* [Problem]:
Copy all lines holding the word "pixels" from the entries.

* [Source material]:
※

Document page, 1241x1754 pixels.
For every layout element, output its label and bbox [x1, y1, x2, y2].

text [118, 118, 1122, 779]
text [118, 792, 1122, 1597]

※

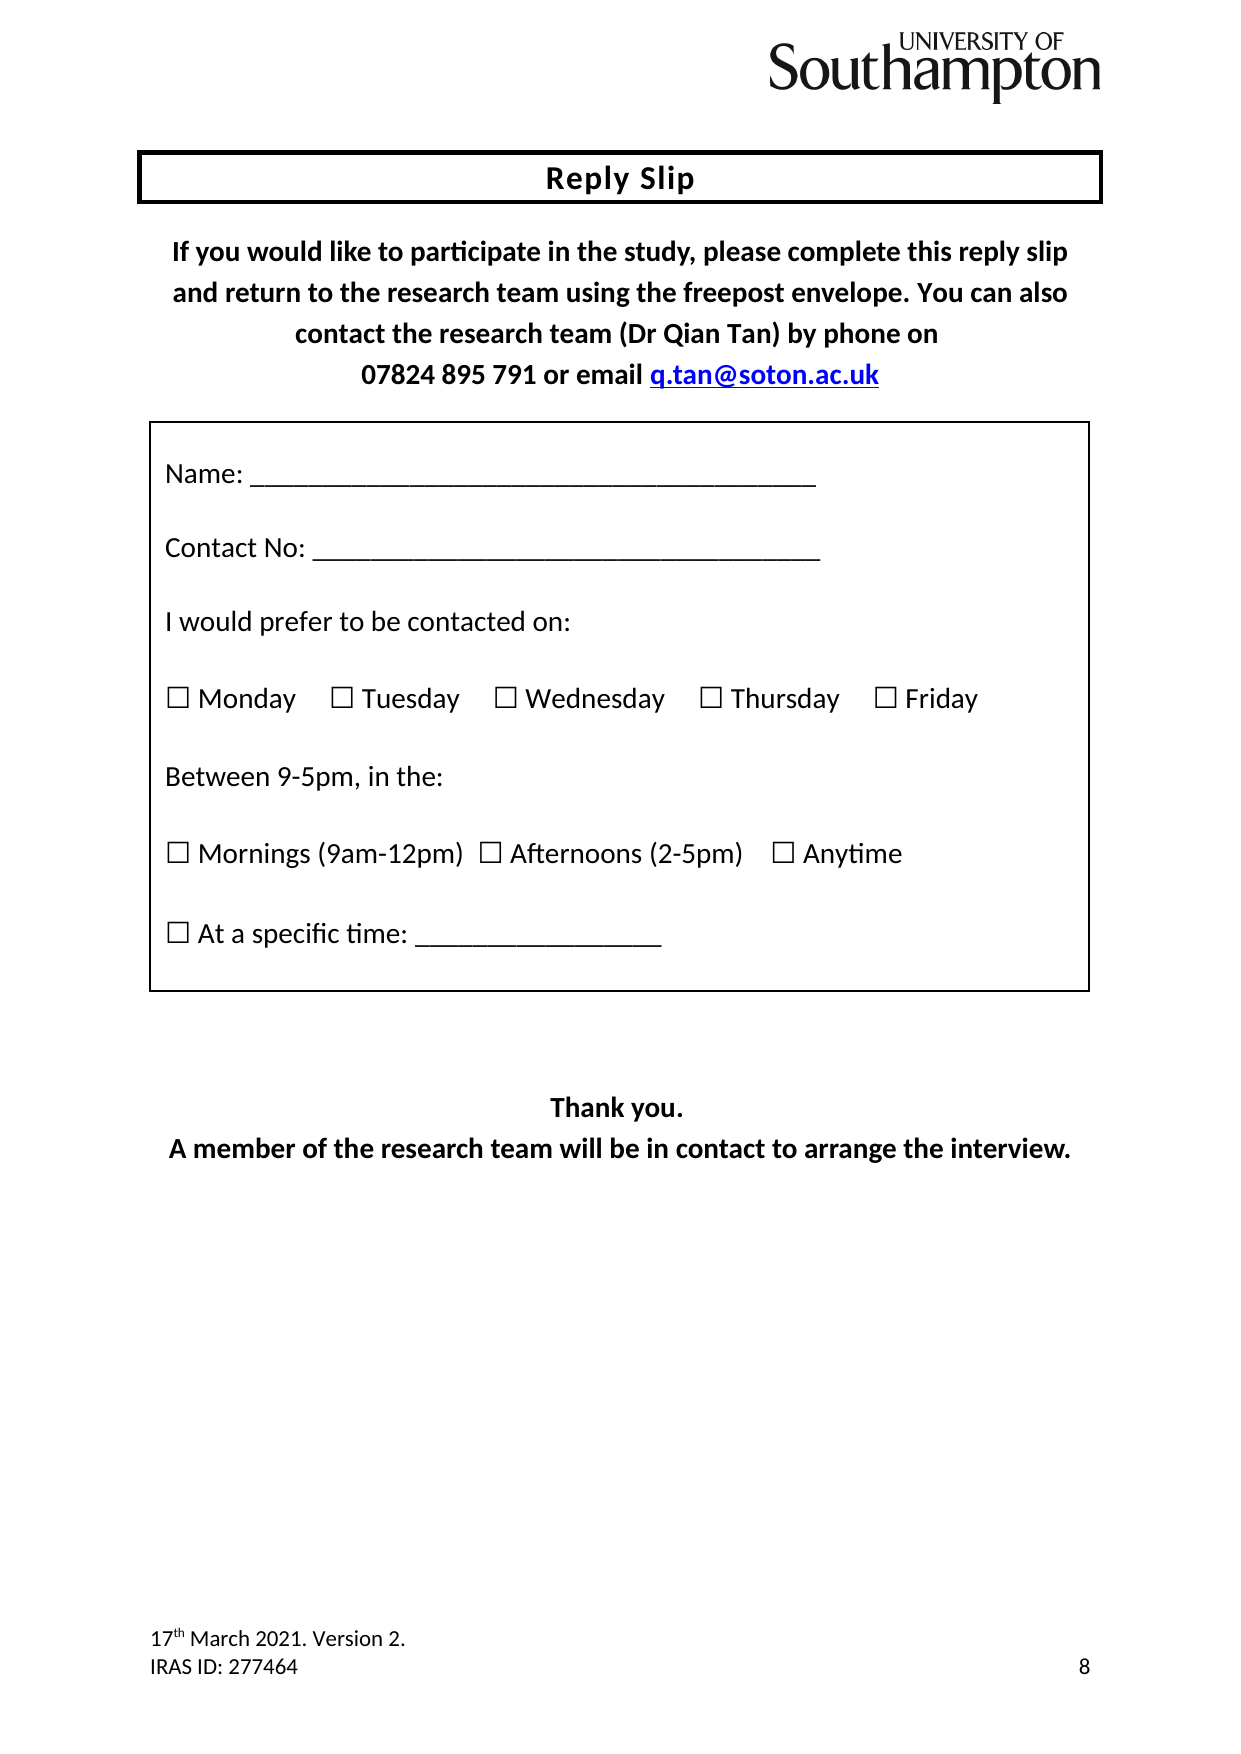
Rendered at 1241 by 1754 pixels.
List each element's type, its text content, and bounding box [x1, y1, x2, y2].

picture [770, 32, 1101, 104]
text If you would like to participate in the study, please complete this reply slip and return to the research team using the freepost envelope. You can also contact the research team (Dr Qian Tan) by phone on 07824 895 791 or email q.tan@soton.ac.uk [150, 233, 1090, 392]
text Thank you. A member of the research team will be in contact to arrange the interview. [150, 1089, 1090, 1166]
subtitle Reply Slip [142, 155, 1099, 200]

※

* [Exercise answer]:
Document page, 1241x1754 pixels.
Rendered at 1241 by 1754 pixels.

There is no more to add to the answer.